▶ DATASET SECTION:
-*-*-

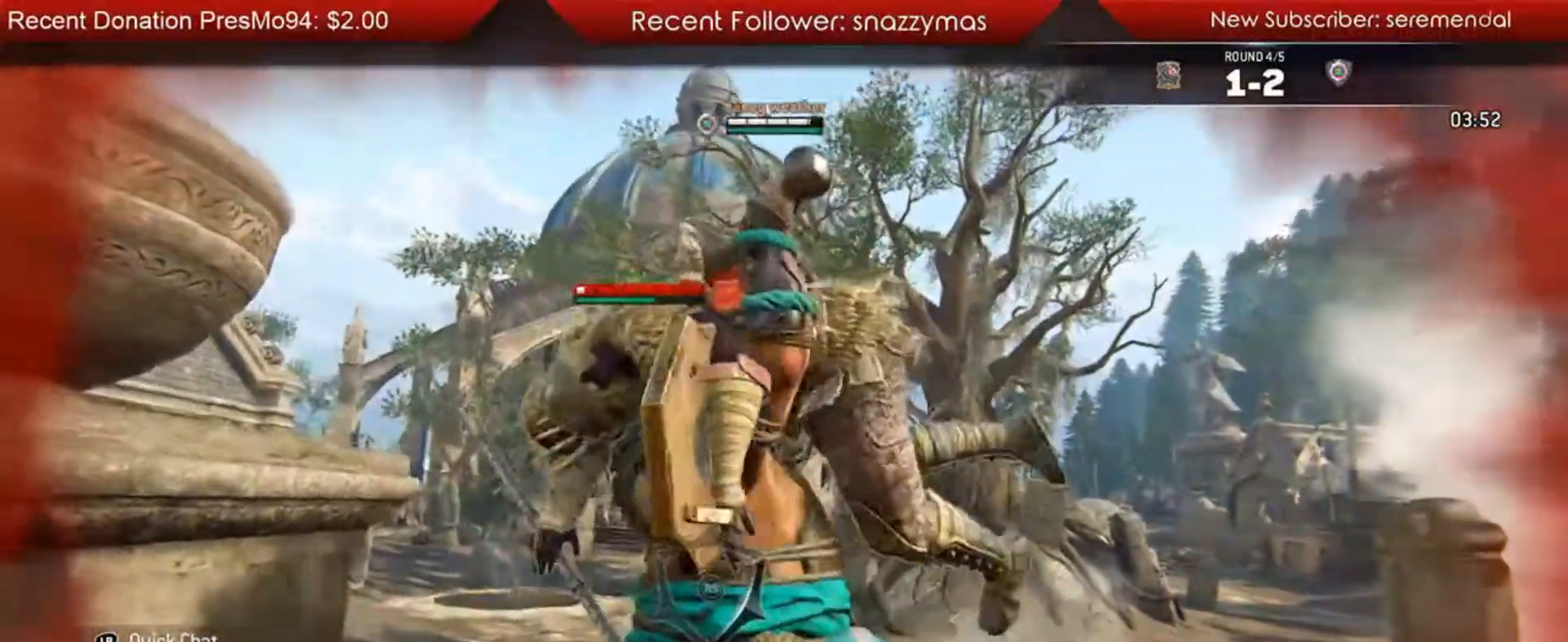
{"buttons": ["L2"], "left_stick": "center", "right_stick": "center", "events": []}
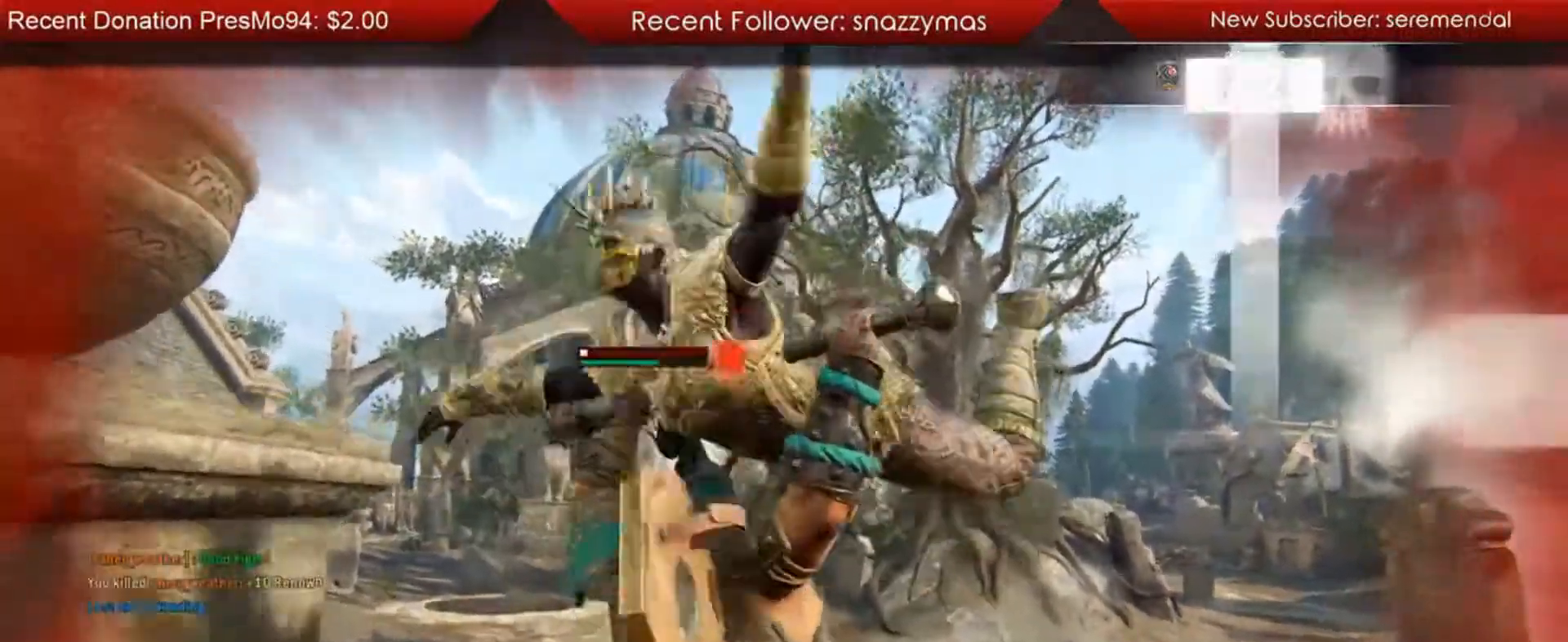
{"buttons": ["SELECT"], "left_stick": "center", "right_stick": "center", "events": [[133, "L2", "up"], [333, "SELECT", "down"]]}
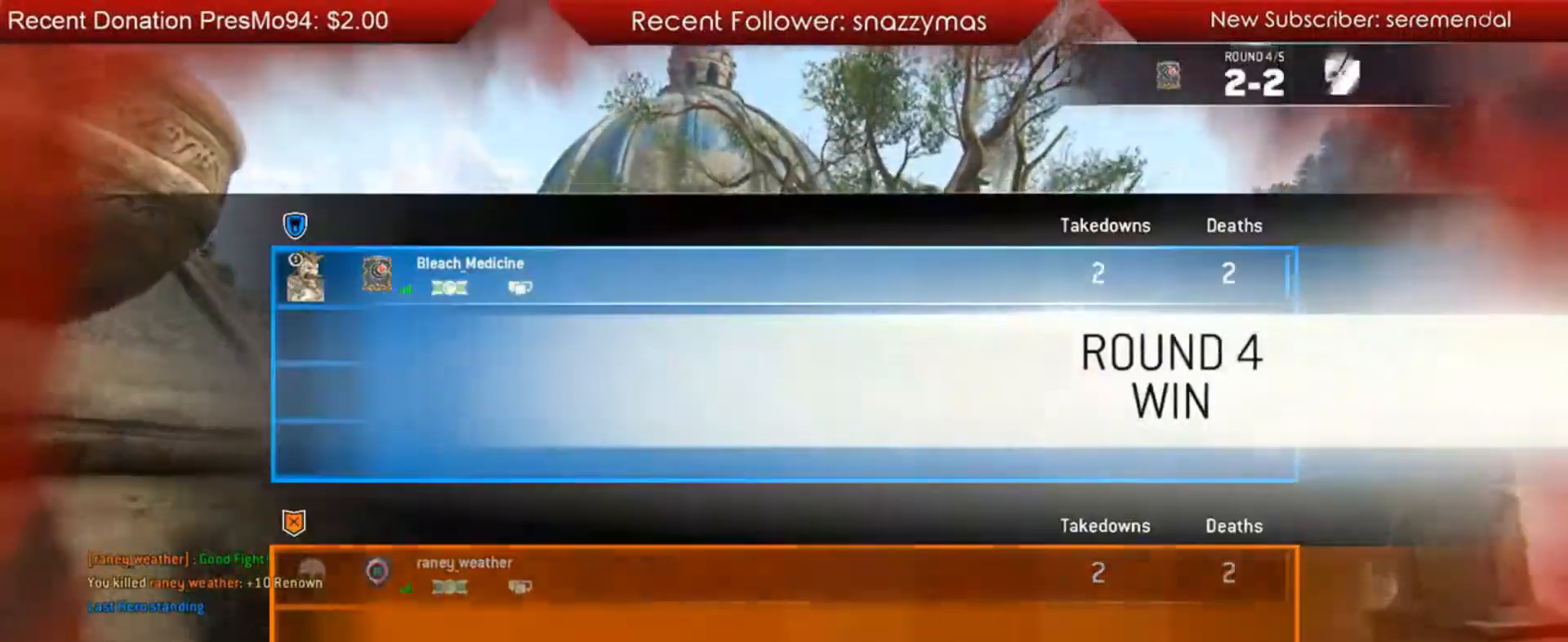
{"buttons": ["L1"], "left_stick": "center", "right_stick": "center", "events": [[283, "SELECT", "up"], [383, "L1", "down"]]}
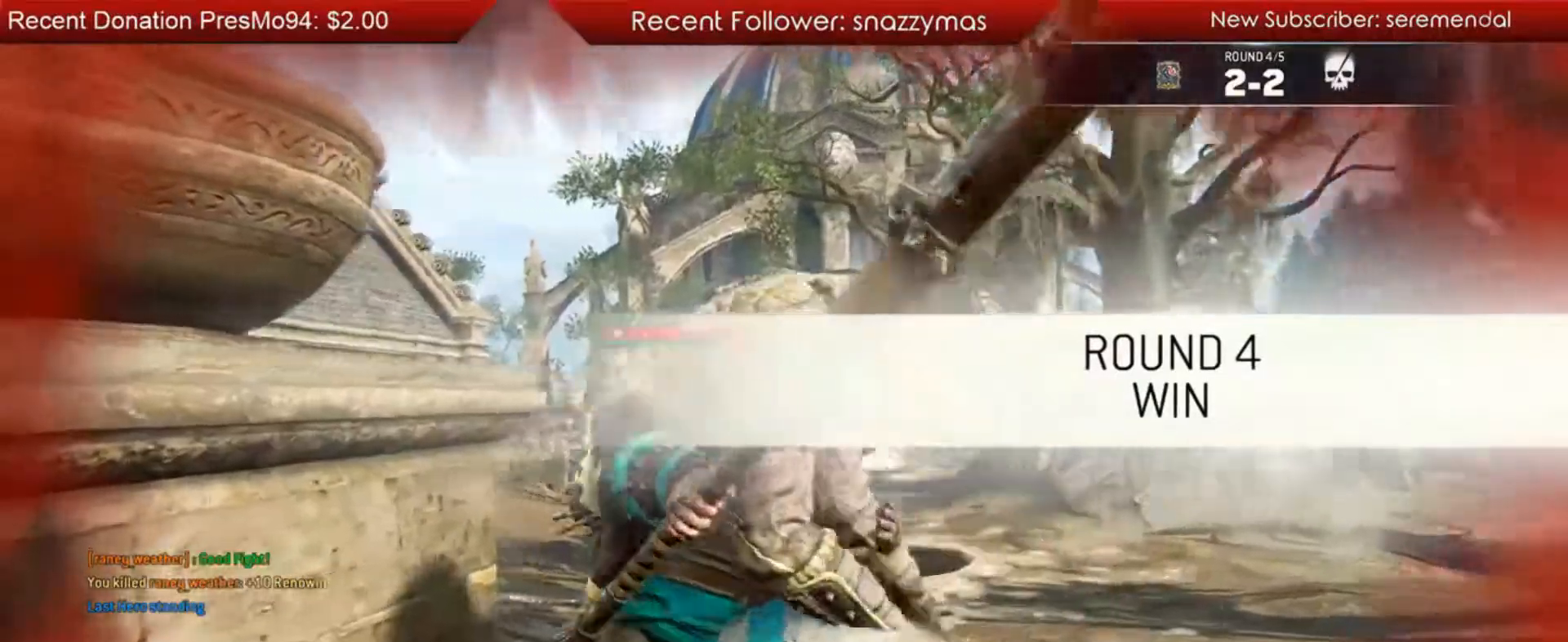
{"buttons": ["R2"], "left_stick": "center", "right_stick": "center", "events": [[17, "L2", "down"], [150, "B", "down"], [283, "B", "up"], [383, "L2", "up"], [383, "R2", "down"], [417, "L1", "up"]]}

-*-*-

▶ WHAT THE TASK REQUIRES:
In the material above, each line with the word "SELECT" should be copied.

▶ WRITTEN SOLUTION:
{"buttons": ["SELECT"], "left_stick": "center", "right_stick": "center", "events": [[133, "L2", "up"], [333, "SELECT", "down"]]}
{"buttons": ["L1"], "left_stick": "center", "right_stick": "center", "events": [[283, "SELECT", "up"], [383, "L1", "down"]]}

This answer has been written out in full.